# Office 365 >  >  Link CSV file as data source for pivot table in Excel

## spurs79

I have a huge CSV file that is too large to put into a worksheet and CSV is the format I have it in. 

I want to use a pivot table to mine that data but I have no idea how to link a CSV to a Pivot. I downloaded an ODBC driver (no idea what it is) and cant make head nor tail of what stuff on google tells me. Does anyone have any bright ideas? It would appear that because I have Mac and am on Office 365, I don't have the Power options that would otherwise render this easy?

Cheers, in advance

----------


## dflak

OK, it's the end of day here and I do not have time to write it up now.

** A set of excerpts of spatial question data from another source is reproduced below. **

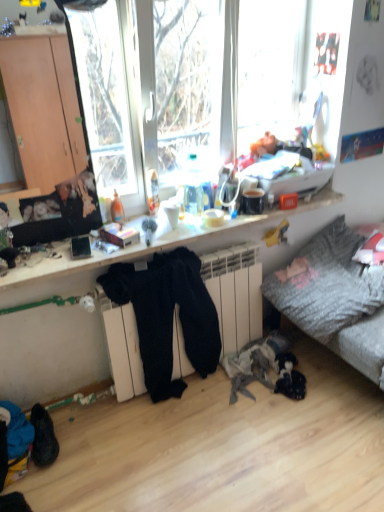
Image resolution: width=384 pixels, height=512 pixels. Identify the location of vacant location below black suede shoes at lower left (from a real-world perspective). (56, 444).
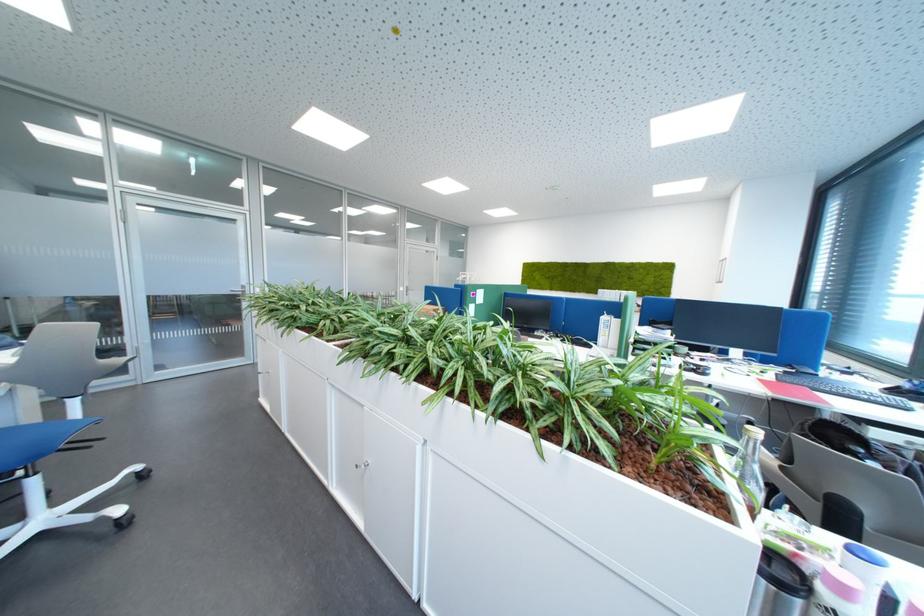
Image resolution: width=924 pixels, height=616 pixels. I want to click on metal door handle, so click(x=361, y=464).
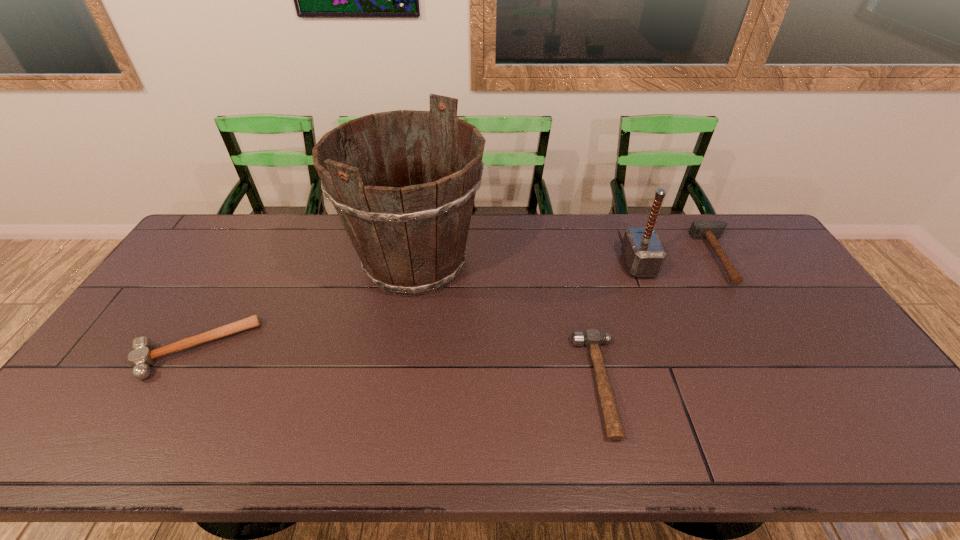
Find the location of `free spot between the second tallest hammer and the bucket`. free spot between the second tallest hammer and the bucket is located at coordinates (567, 260).

Where is `free space that is in between the second object from left to right and the third shortest object`? The height and width of the screenshot is (540, 960). free space that is in between the second object from left to right and the third shortest object is located at coordinates (567, 260).

Locate an element on the screen. The height and width of the screenshot is (540, 960). empty space that is in between the second hammer from left to right and the third shortest object is located at coordinates (660, 321).

Locate an element on the screen. The height and width of the screenshot is (540, 960). free spot between the second tallest hammer and the third object from left to right is located at coordinates (660, 321).

Locate an element on the screen. The width and height of the screenshot is (960, 540). free space between the tallest object and the fourth object from left to right is located at coordinates (527, 264).

Locate an element on the screen. The image size is (960, 540). free space between the leftmost hammer and the tallest hammer is located at coordinates (417, 307).

Find the location of a particular element. Image resolution: width=960 pixels, height=540 pixels. free space that is in between the leftmost hammer and the tallest object is located at coordinates (305, 306).

Locate an element on the screen. The width and height of the screenshot is (960, 540). object that is the nearest to the tallest hammer is located at coordinates (711, 230).

Identify which object is the third closest to the second hammer from right to left. Please provide its 2D coordinates. Your answer should be formatted as a tuple, i.e. [(x, y)], where the tuple contains the x and y coordinates of a point satisfying the conditions above.

[(411, 240)]

Select which hammer appears as the third closest to the tallest hammer. Please provide its 2D coordinates. Your answer should be formatted as a tuple, i.e. [(x, y)], where the tuple contains the x and y coordinates of a point satisfying the conditions above.

[(141, 357)]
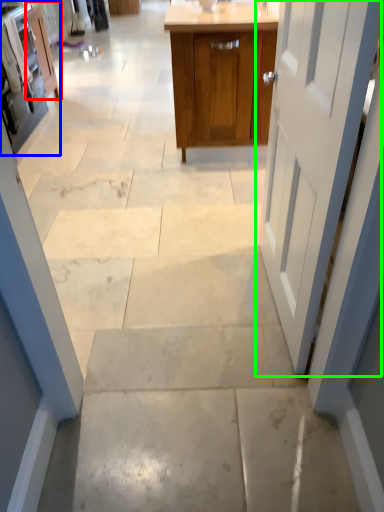
Question: Based on their relative distances, which object is nearer to cabinetry (highlighted by a red box)? Choose from cabinetry (highlighted by a blue box) and door (highlighted by a green box).

Choices:
 (A) cabinetry
 (B) door

Answer: (A)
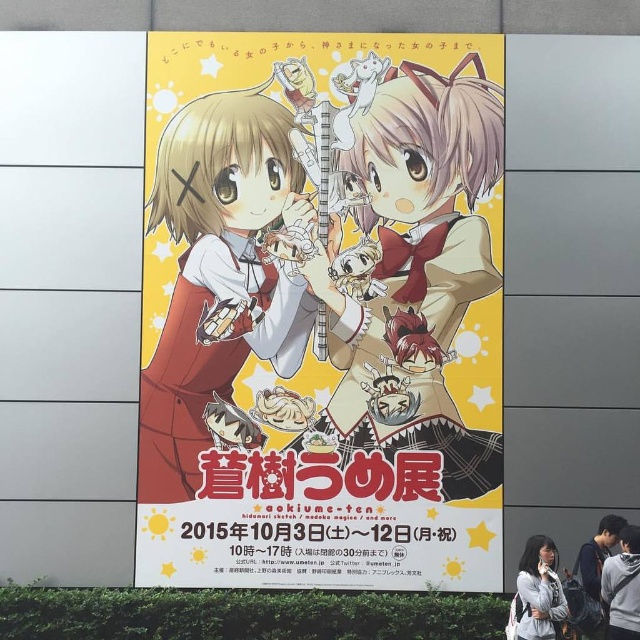
Question: Can you confirm if matte red dress at center is wider than gray hoodie at lower right?

Choices:
 (A) yes
 (B) no

Answer: (A)

Question: Which object is the farthest from the light gray fabric jacket at lower right?

Choices:
 (A) matte red dress at center
 (B) matte red dress at left
 (C) dark gray hoodie at lower right

Answer: (A)

Question: Which of the following is the closest to the observer?

Choices:
 (A) dark gray hoodie at lower right
 (B) matte red dress at center
 (C) gray hoodie at lower right
 (D) light gray fabric jacket at lower right

Answer: (D)

Question: Does matte red dress at center have a greater width compared to dark gray hoodie at lower right?

Choices:
 (A) no
 (B) yes

Answer: (B)

Question: Which point is closer to the camera?

Choices:
 (A) (429, 483)
 (B) (598, 621)
 (C) (634, 636)
 (D) (515, 611)

Answer: (C)

Question: Can you confirm if light gray fabric jacket at lower right is thinner than gray hoodie at lower right?

Choices:
 (A) yes
 (B) no

Answer: (B)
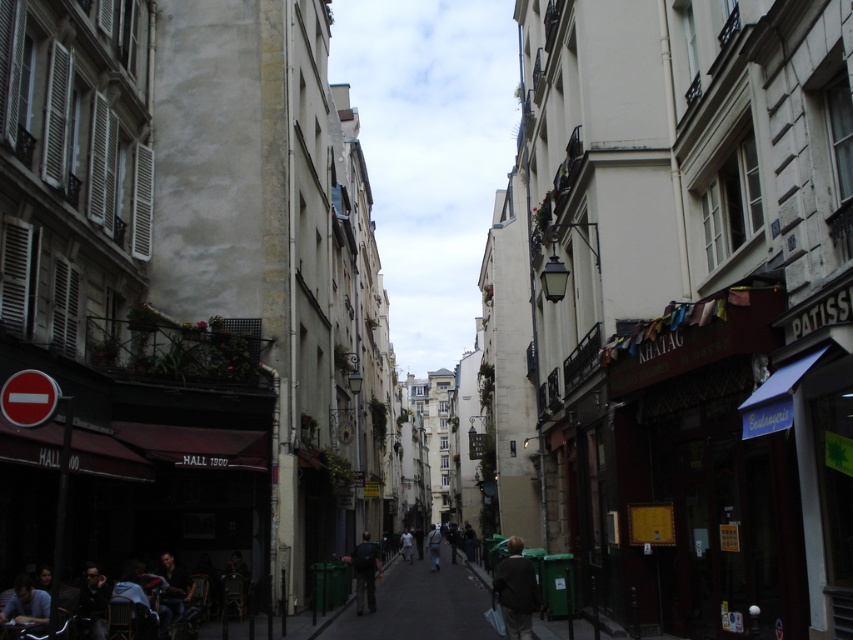
Question: Is dark brown leather jacket at center positioned behind dark blue jeans at lower left?

Choices:
 (A) yes
 (B) no

Answer: (B)

Question: Can you confirm if dark blue jeans at lower left is positioned above white matte person at center?

Choices:
 (A) yes
 (B) no

Answer: (A)

Question: Which of these objects is positioned farthest from the dark brown leather jacket at lower left?

Choices:
 (A) dark blue jeans at lower left
 (B) white matte person at center

Answer: (B)

Question: Which point is closer to the camera?

Choices:
 (A) (358, 544)
 (B) (430, 528)

Answer: (A)

Question: Can you confirm if green plastic trash can at center is smaller than dark blue jeans at lower left?

Choices:
 (A) yes
 (B) no

Answer: (B)

Question: Which object is closer to the camera taking this photo?

Choices:
 (A) white matte person at center
 (B) light gray fabric jacket at center

Answer: (B)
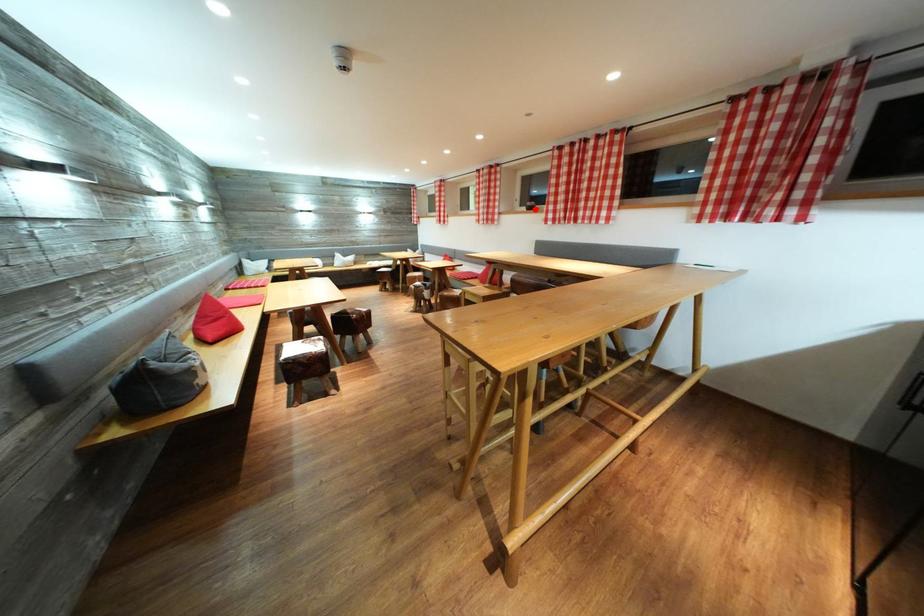
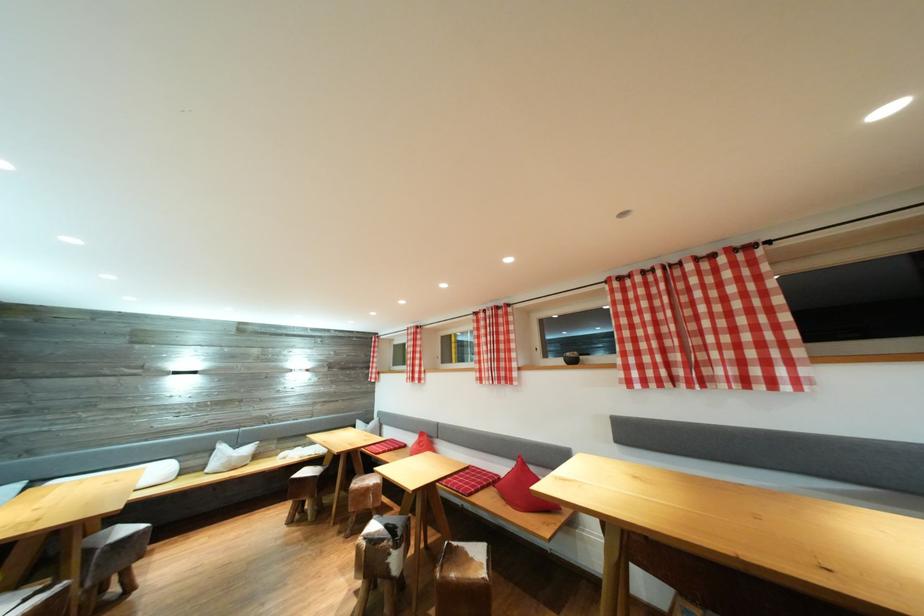
Find the pixel in the second image that matches the highlighted location in the first image.

(575, 360)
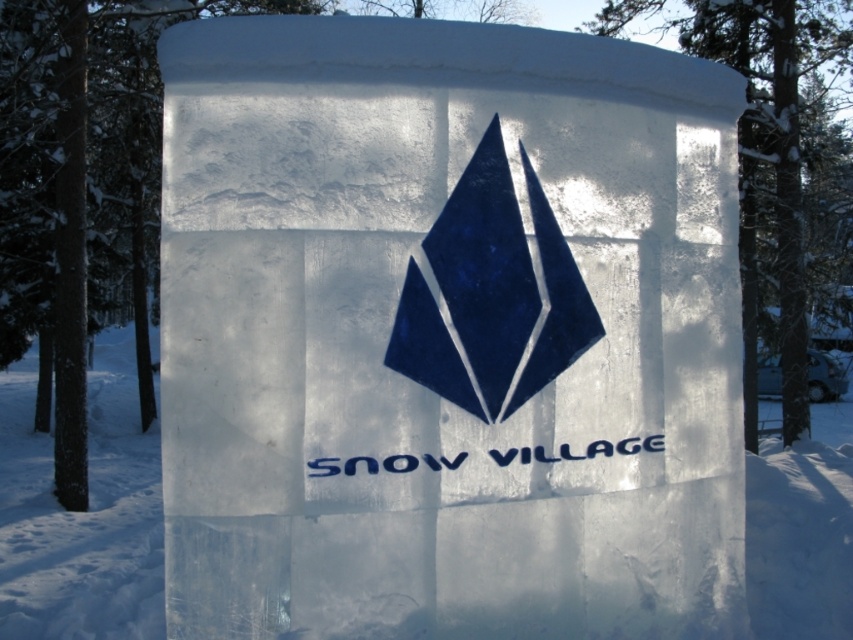
Question: Which point is farther to the camera?

Choices:
 (A) blue glossy diamond at center
 (B) transparent ice at center

Answer: (B)

Question: Is transparent ice at center closer to camera compared to blue glossy diamond at center?

Choices:
 (A) no
 (B) yes

Answer: (A)

Question: Is transparent ice at center to the right of blue glossy diamond at center from the viewer's perspective?

Choices:
 (A) yes
 (B) no

Answer: (A)

Question: Which point is farther to the camera?

Choices:
 (A) blue glossy diamond at center
 (B) transparent ice at center

Answer: (B)

Question: Can you confirm if transparent ice at center is positioned to the right of blue glossy diamond at center?

Choices:
 (A) no
 (B) yes

Answer: (B)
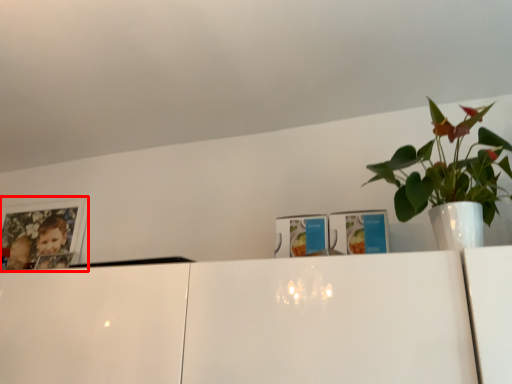
Question: Observing the image, what is the correct spatial positioning of picture frame (annotated by the red box) in reference to houseplant?

Choices:
 (A) right
 (B) left

Answer: (B)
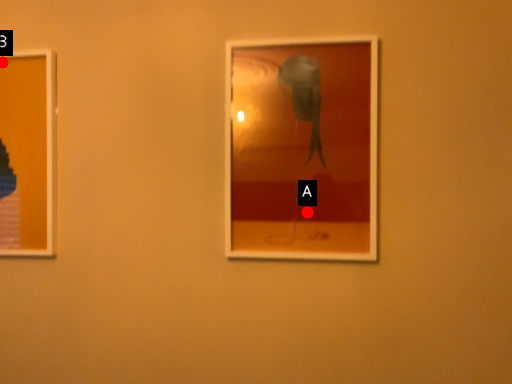
Question: Two points are circled on the image, labeled by A and B beside each circle. Which of the following is the closest to the observer?

Choices:
 (A) A is closer
 (B) B is closer

Answer: (A)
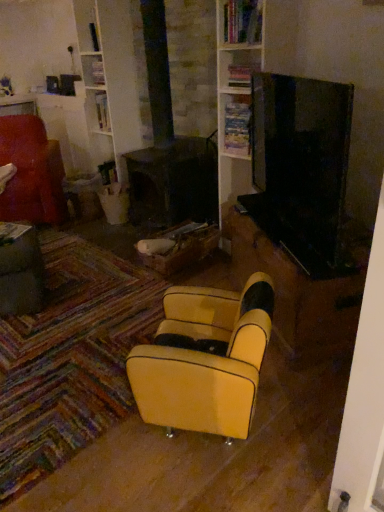
In order to click on unoccupied space behind metallic gray table at lower left in this screenshot , I will do `click(70, 259)`.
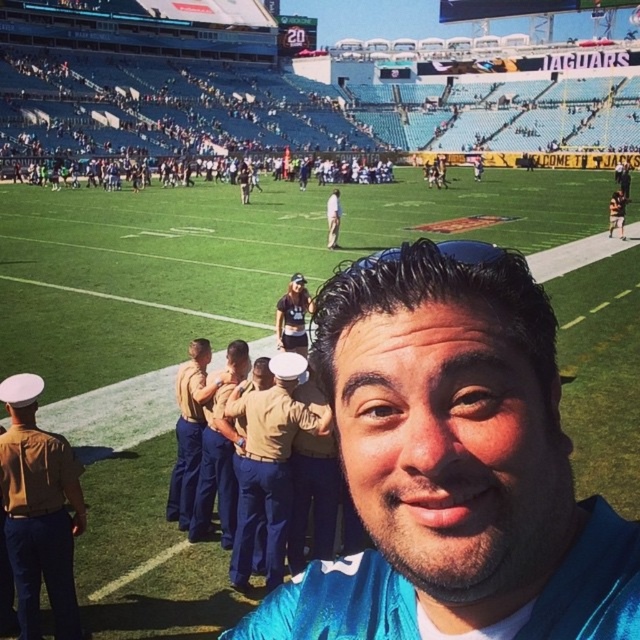
Where is `khaki uniform at center`? khaki uniform at center is located at coordinates (189, 429).

Is khaki uniform at center smaller than khaki uniform pants at center?

Yes, khaki uniform at center is smaller than khaki uniform pants at center.

Is point (193, 460) in front of point (333, 196)?

Yes, point (193, 460) is in front of point (333, 196).

At what (x,y) coordinates should I click in order to perform the action: click on khaki uniform at center. Please return your answer as a coordinate pair (x, y). The image size is (640, 640). Looking at the image, I should click on (189, 429).

Between blue fabric shirt at center and khaki uniform pants at center, which one is positioned higher?

khaki uniform pants at center is higher up.

Where is `blue fabric shirt at center`? blue fabric shirt at center is located at coordinates (452, 465).

Identify the location of blue fabric shirt at center. The height and width of the screenshot is (640, 640). (452, 465).

Consider the image. Which is below, blue fabric shirt at center or khaki uniform at center?

khaki uniform at center is lower down.

What are the coordinates of `blue fabric shirt at center` in the screenshot? It's located at (452, 465).

Find the location of a particular element. The height and width of the screenshot is (640, 640). blue fabric shirt at center is located at coordinates (452, 465).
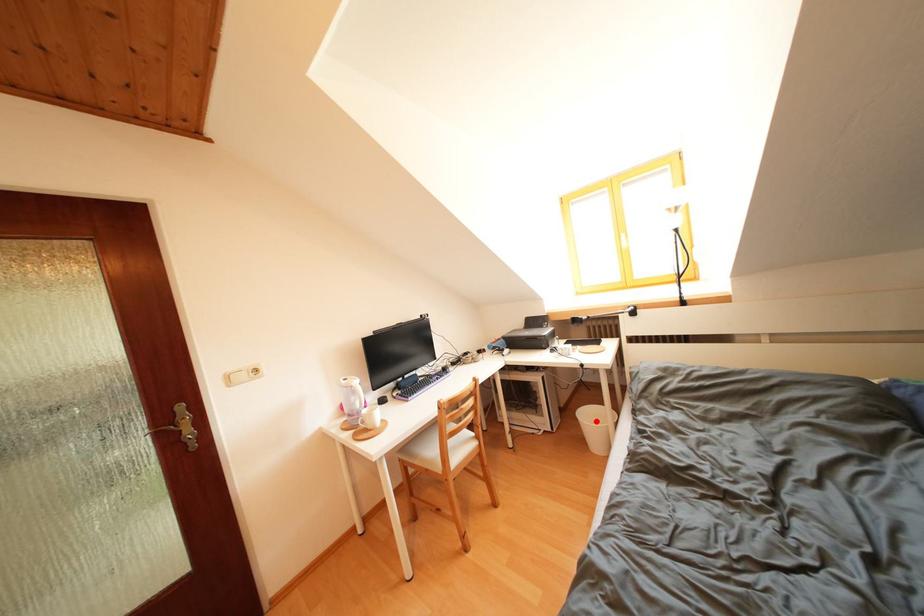
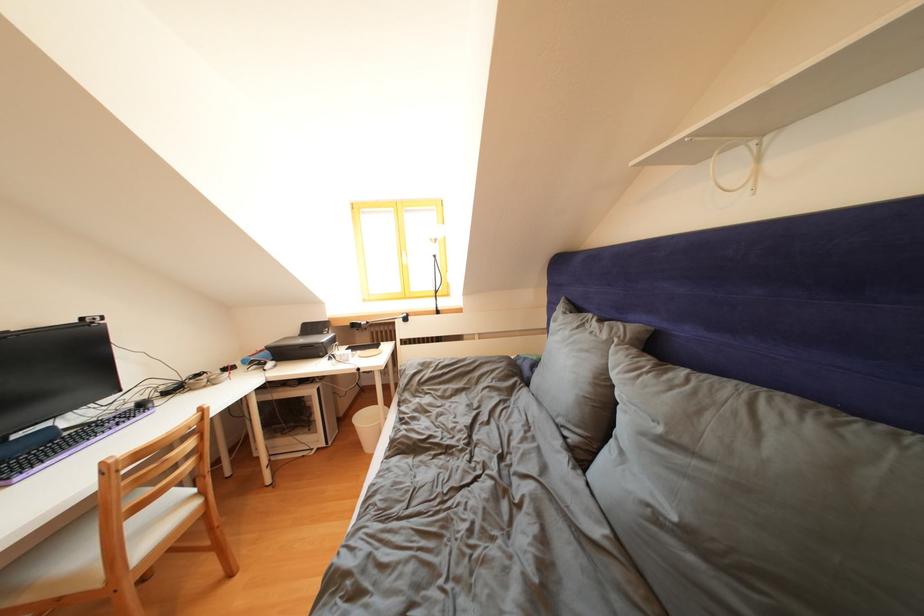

But I did figure out how to do it. I'll report back tomorrow with how to make the ODBC connection and how to navigate the pivot table wizard to find it. I'll get screen shots and put it in a word document.

----------


## dflak

Here are the steps I used to connect to a Pivot Table to a CSV remote file.

----------


## spurs79

I cant add a text driver in MAC it only gives me the options for the attached?

Thanks for trying. Hopefully the fix is easy...

----------


## dflak

Do a web search for a text driver for a MAC. I just did that and found this. It looks like a good starting point: http://support.openlinksw.com/support/mac-faq.html.

Good luck with your project.

----------


## spurs79

Thanks but that may as well be foreign language  :Frown:

----------